Source : Wiktionary. Donc amours est féminin lorsqu'il s'agit de relations amoureuses (au pluriel) dans un contexte littéraire.


----------



## tilt

Bienvenue sur les forums WR, Tararam.
*
Amour*, *délice *et *orgue *sont connus pour être masculins au singulier et féminins au pluriel, dans le registre soutenu tout au moins (l'usage courant tendant à généraliser le masculin).


----------



## scriptum

Par la vieille qui, trébuchant sous trop de poids,
S'écrie: "Mon Dieu!" Par le malheureux dont les bras
Ne purent s'appuyer sur *une amour* humaine
Comme la Croix du Fils sur Simon de Cyrène;
[...]

_(Francis Jammes)
_


----------



## tilt

> *AMOUR*, subst. masc. (except. fém.)
> [...]
> _Le genre. Amour_ est normalement masc. au sing.; au sing. et au plur. dans les emplois groupés _supra_ IV D sous le tiret _emplois métonymiques._ *Quand il désigne la passion amoureuse, le fém. se rencontre au sing. (par archaïsme ou affectation littér.,* et dans la lang. pop. ou fam. par ex. pour le syntagme _la grande amour, cf._ aussi ex. 241); il est habituel au plur., mais le masc. s'y répand de plus en plus. Souvent les écrivains modernes marquent le genre en choisissant des épithètes ou des adj. pronominaux qui ne font pas la distinction du genre (_étranges; vos, tes amours,_ etc.).


source : TLFi


----------



## ry95

Bonjour!

J'ai remarqué que dans la chanson "Que c'est triste Venise" d'Aznavour il y a l'expression "amour mortes". Est-ce que le mot "amour" est un substantif masculin ou féminin?
Merci!


----------



## geostan

Au singulier, toujours masculin. Au pluriel, souvent féminin, surtout dans la poésie ou dans les chansons.


----------



## Chimel

C'est un substantif qui est masculin dans l'usage courant, mais qui peut être utilisé au féminin *pluriel* dans le langage poétique (c'est donc bien ici "amour*s* mortes").


----------



## Maître Capello

Pour _orgues_, il faut remarquer qu'au pluriel on emploie le féminin pour désigner un instrument unique mais le masculin pour en désigner plusieurs.

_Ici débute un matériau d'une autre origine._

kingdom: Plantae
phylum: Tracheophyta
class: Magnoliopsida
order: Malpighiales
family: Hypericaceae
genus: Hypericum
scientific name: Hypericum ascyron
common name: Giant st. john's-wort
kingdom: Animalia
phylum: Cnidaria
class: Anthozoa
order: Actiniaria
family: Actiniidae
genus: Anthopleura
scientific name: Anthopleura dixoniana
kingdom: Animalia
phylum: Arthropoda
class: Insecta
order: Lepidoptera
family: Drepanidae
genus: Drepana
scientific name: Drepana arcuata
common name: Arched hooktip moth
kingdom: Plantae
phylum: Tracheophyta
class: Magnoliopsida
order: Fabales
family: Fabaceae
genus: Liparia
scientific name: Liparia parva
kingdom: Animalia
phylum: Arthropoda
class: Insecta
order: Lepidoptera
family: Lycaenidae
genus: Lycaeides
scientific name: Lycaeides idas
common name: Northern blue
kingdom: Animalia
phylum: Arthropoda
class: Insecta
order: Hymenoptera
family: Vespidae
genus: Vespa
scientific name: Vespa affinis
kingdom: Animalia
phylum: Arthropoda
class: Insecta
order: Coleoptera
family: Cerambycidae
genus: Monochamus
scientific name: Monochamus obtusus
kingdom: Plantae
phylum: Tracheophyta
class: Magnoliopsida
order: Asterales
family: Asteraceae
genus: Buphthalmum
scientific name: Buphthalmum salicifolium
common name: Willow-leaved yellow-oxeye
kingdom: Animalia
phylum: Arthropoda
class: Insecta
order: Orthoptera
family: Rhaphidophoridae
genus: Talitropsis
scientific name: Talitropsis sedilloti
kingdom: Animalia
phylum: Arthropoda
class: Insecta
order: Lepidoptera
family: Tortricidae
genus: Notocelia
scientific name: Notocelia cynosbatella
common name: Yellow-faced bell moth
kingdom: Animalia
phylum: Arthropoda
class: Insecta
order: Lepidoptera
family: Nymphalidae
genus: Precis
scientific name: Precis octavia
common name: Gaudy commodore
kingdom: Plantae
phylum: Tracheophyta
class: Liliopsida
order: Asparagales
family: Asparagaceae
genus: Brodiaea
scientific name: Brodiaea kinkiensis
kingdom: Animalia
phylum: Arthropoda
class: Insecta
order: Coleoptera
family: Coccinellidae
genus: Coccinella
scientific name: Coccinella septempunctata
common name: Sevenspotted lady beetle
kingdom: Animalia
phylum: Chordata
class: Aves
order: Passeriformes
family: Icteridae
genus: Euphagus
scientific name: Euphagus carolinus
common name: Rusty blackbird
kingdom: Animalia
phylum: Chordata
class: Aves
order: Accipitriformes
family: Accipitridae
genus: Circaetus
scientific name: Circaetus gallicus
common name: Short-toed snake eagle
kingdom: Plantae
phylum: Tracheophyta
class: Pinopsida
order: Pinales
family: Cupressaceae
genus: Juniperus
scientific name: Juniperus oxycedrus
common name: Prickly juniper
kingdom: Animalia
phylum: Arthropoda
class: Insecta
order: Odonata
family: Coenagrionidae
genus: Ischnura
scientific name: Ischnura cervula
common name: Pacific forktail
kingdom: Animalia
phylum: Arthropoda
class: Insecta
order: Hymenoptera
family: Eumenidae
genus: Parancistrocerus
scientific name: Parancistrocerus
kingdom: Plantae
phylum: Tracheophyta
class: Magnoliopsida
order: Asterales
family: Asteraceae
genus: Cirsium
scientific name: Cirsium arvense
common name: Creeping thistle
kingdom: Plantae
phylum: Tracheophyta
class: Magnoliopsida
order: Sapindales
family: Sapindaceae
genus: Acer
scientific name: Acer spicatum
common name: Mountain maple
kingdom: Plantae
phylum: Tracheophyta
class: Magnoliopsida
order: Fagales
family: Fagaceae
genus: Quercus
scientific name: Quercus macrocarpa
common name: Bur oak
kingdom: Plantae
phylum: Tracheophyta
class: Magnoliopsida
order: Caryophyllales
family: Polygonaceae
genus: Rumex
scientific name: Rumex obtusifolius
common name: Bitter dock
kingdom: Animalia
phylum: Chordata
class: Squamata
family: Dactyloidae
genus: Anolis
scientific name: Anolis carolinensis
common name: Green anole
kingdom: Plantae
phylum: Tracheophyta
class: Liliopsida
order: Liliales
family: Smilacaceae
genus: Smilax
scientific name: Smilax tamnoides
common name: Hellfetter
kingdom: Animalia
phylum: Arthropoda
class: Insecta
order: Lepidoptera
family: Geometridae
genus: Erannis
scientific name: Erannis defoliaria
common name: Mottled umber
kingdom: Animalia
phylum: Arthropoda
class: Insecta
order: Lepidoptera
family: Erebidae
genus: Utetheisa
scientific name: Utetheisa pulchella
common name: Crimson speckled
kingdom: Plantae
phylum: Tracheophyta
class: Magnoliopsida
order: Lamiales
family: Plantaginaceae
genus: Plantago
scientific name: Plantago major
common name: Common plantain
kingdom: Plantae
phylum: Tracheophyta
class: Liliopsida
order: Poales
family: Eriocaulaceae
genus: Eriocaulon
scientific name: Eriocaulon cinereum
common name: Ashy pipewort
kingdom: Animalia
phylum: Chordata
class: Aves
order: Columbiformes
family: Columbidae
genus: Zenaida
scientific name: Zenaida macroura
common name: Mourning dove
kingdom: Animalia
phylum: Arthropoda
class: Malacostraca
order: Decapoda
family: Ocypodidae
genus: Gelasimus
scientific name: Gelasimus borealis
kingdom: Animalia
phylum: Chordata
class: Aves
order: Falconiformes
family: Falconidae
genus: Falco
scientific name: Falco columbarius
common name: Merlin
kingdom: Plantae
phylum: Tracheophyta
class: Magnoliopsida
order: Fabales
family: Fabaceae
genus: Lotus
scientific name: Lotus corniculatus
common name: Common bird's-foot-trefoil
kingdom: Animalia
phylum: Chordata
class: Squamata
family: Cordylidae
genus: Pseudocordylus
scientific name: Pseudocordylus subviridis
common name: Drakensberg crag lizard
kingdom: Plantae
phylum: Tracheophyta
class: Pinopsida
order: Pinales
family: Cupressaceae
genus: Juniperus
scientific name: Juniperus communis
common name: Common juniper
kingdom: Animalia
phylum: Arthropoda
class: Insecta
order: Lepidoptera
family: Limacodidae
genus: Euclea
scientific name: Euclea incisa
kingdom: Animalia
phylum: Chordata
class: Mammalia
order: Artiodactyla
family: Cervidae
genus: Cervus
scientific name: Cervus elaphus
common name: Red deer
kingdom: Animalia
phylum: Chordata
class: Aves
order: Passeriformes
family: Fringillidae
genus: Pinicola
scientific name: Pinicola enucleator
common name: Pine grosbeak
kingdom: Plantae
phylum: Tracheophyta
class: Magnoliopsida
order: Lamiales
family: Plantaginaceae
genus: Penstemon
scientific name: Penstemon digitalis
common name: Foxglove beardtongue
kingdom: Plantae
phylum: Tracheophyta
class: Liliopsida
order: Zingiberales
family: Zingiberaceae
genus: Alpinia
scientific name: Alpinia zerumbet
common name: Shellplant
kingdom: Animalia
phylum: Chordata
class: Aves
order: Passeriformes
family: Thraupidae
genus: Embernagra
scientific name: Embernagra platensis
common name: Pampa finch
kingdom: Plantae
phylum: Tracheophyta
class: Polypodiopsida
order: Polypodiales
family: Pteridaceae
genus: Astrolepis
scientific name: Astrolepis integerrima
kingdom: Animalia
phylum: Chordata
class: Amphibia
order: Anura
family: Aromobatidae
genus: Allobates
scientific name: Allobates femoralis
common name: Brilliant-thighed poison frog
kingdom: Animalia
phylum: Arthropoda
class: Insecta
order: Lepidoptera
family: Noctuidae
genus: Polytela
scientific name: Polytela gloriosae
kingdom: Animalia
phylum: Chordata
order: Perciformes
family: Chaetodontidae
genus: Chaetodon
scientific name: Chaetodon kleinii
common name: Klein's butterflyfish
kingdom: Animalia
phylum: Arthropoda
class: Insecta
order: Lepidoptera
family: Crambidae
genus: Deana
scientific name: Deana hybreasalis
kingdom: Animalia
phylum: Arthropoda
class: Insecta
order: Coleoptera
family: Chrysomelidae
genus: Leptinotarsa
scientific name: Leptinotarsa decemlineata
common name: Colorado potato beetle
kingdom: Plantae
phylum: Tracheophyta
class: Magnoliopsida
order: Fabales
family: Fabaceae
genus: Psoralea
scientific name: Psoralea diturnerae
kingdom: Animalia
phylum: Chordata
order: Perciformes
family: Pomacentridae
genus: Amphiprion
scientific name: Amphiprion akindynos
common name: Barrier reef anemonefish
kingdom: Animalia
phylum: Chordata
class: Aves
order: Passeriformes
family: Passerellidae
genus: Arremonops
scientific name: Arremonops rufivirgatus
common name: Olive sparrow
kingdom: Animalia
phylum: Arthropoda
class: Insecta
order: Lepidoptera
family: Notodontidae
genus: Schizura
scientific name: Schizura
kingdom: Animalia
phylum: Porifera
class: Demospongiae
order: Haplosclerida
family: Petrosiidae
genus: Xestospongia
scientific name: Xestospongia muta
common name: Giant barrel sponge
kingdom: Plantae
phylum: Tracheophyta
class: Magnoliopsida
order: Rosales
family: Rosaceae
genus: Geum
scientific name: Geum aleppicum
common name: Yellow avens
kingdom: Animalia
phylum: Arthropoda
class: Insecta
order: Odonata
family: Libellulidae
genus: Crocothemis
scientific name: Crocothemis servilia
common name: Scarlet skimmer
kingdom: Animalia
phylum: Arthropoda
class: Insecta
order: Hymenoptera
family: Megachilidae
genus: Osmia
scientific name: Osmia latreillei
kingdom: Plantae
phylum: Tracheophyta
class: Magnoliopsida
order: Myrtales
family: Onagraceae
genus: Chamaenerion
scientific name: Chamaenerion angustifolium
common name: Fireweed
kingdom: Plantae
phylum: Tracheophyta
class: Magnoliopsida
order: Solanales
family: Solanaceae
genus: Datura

_Les orgues de cette cathédrale sont impressionnant*es*.
Les orgues qu'a fabriqu*és* ce facteur sont de grande qualité._

Quant à _amours_, il faut savoir que les deux genres sont fréquemment utilisés au pluriel. On utilise même parfois le féminin au singulier !


----------



## rooster1106

oui, ry95, aznavour utilise aussi cette expression dans la chanson "hier encore." car mes amours sont mortes/ avant que d'exister.
je suppose que dans la chanson, on utilise l'expression plus littéraire, où le pluriel d'amour est au féminin.
comme, par exemple, on utilise le passé simple dans la chanson.


----------



## Jasmine tea

On retrouve aussi "les amours mortes" dans les Feuilles Mortes (de Prévert), chanté par S. Gainsbourg...


----------



## Tharkun35

Toujours dans la chanson française, Marc Lavoine et Valérie Lemercier ont interprété en duo _La grande amour_, et Patrick Bruel, dans _Place des grands hommes_ chante "Chaque amour morte à une nouvelle a fait place"
Chaque amour morte à une nouvelle a fait place,  Lire la suite: http://www.greatsong.net/PAROLES-PATRICK-BRUEL,PLACE-DES-GRANDS-HOMMES,102555300.html


----------



## Stéphane89

Bonjour à tous,

Je suis actuellement en train de lire _Les Misérables_ de V. Hugo. Je suis arrivé à cette phrase :

*"[...] dans cette paternité la viduité même de sa vie avait introduit tous les amours; [...]"*

Or, il me semble que le mot "amour" fait partie des trois exceptions qui prennent le genre féminin au pluriel. Dès lors, ne faudrait-il pas écrire "toutes les amours" ?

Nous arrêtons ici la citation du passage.